In the modern world, data breaches happen with startling regularity. They can happen to giant credit monitoring firms, social networks, or the fast food restaurant down the street. In late 2017, a security research firm found 1.4 billion stolen usernames and passwords floating around unencrypted on the Dark Web, giving even the most unsophisticated hackers a shot at your online accounts. In many cases, you may not realize that your account has been compromised.

As CNET reports, a security tool called Pwned Passwords can help you figure out with a simple search which of your passwords has already been leaked. Created by a regional director at Microsoft named Troy Hunt in August 2017, the free site is designed to make it as easy as possible to check the security of your online accounts. It's as simple as entering your password into the search bar. In February 2018, Hunt updated his original site to include passwords from more major breaches. The database now features half a billion passwords that have been leaked as part of hacks on sites like MySpace, LinkedIn, DropBox, and Gawker. Some are sourced from breaches you may not have even heard of, but which still contained your information.

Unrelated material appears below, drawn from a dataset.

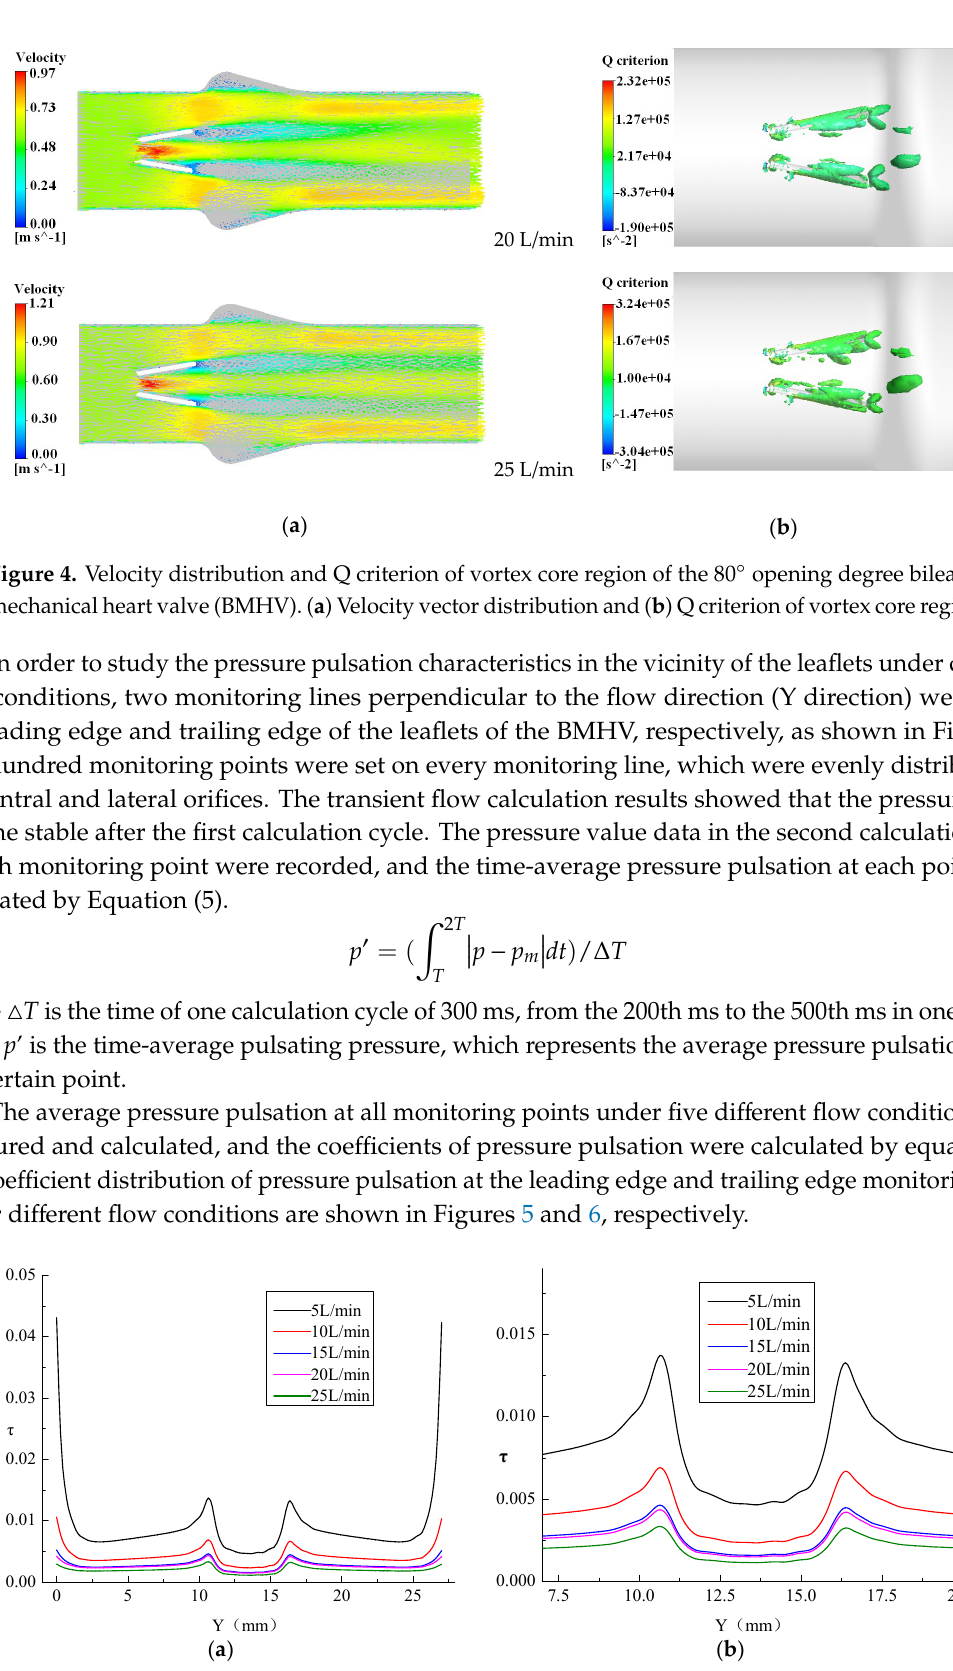
( b ) Figure 6. Coefficient distribution of pressure pulsation at the trailing edge monitoring lines under different flow conditions at 80° opening degree. ( a ) The complete view. ( b ) The local enlarged view. Figure 5a is the complete view of the coefficient distribution of pressure pulsation at the leading edge monitoring lines at flow rates from 5 L/min to 25 L/min. Figure 5b is the local enlarged view. Under different flow conditions, the level of pressure pulsation coefficient near the wall and the leading edge of the leaflets was higher. The level of the pressure pulsation coefficient in central and lateral orifices was relatively lower. As the flow rate increased, the distribution of the pressure pulsation coefficient on the leading edge monitoring line showed a trend of gradual decline, and the maximum value of pressure pulsation coefficient near the leading edge decreased from 0.014 to 0.003. The results show that the lower the flow velocity on the leading edges of the leaflets, the larger the coefficient of pressure pulsation. The flow velocity near the leading edges of the leaflets increased with the increased flow rate. The vortices fell off downstream, and the influence of the pressure pulsation decreased. Figure 6a is the complete view of the coefficient distribution of pressure pulsation at the trailing edge monitoring lines at flow rates from 5 L/min to 25 L/min. Figure 6b is the local enlarged view. Under different flow conditions, the coefficient of pressure pulsation near the trailing edge of the leaflets was relatively higher (the maximum value, equal to 8.4), which was reached at the trailing edges of the leaflets. At the main flow region, the coefficients of pressure pulsation in central and lateral orifices were close to zero. As the flow rate increased from 5 L/min to 15 L/min, the distribution of the pressure pulsation coefficient near the trailing edge decreased rapidly, with the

"Data breaches are rampant and many people don't appreciate the scale or frequency with which they occur," Hunt writes on the site. When he analyzes the user credentials leaked after big hacks like the one on Adobe in 2013, he finds that he will keep seeing "same accounts exposed over and over again, often with the same passwords." And once that password is leaked once, that puts all the other accounts that you use that password for at risk, too.

A screenshot of the site asks 'have i been pwned?' Below, the word 'password' is typed into the search bar.
Pwned Password

So if you're one of those people who uses the same password for multiple accounts—we know, it's hard to remember a different password for every website you ever visit—now would be a good time to see whether that password has ever been part of a data breach. Pwned Password will tell you if your password has been revealed as part of any major data breaches, and which ones. (CNET advises against searching your current passwords, since revealing that info to third parties is never a good idea, but checking old passwords you no longer use is OK.)

I, for one, searched a standard password I've been using for a steady rotation of online accounts since high school, and found out it has been spotted 135 different times as part of data breaches. Oh boy. (Presumably, those might not all be related to my accounts, instead coming from other people out there in the world who base their passwords off tidbits from The Fairly OddParents, but who knows.)

If, like mine, your passwords show up on Pwned Passwords, you should update them as soon as possible. (Here are some good tips on coming up with secure ones. Maybe don't use "password.") This would also be a good time to get yourself a password manager, like LastPass or 1Password.

The latter service actually has a Pwned Password integration so that you can check each of the passwords stored in your 1Password with Pwned Password. If you use LastPass, the service's security checkup can also search for potential data breaches in your roster, but it looks for leaked usernames, not passwords.